TASK GOAL
Given the material below, repeat exactly the lines from the one containing "primitive internal model." through the final line, and nothing else.
(EXERCISE DATA)
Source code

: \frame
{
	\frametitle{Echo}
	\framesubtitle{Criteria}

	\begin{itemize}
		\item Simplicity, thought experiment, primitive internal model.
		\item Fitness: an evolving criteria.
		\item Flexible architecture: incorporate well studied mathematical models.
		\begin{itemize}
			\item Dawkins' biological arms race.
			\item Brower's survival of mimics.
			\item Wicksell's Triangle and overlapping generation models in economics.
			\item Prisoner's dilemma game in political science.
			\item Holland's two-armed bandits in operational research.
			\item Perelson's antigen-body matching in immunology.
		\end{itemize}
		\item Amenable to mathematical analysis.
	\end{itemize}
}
(End EXERCISE DATA)
OUTPUT BELOW
		\item Simplicity, thought experiment, primitive internal model.
		\item Fitness: an evolving criteria.
		\item Flexible architecture: incorporate well studied mathematical models.
		\begin{itemize}
			\item Dawkins' biological arms race.
			\item Brower's survival of mimics.
			\item Wicksell's Triangle and overlapping generation models in economics.
			\item Prisoner's dilemma game in political science.
			\item Holland's two-armed bandits in operational research.
			\item Perelson's antigen-body matching in immunology.
		\end{itemize}
		\item Amenable to mathematical analysis.
	\end{itemize}
}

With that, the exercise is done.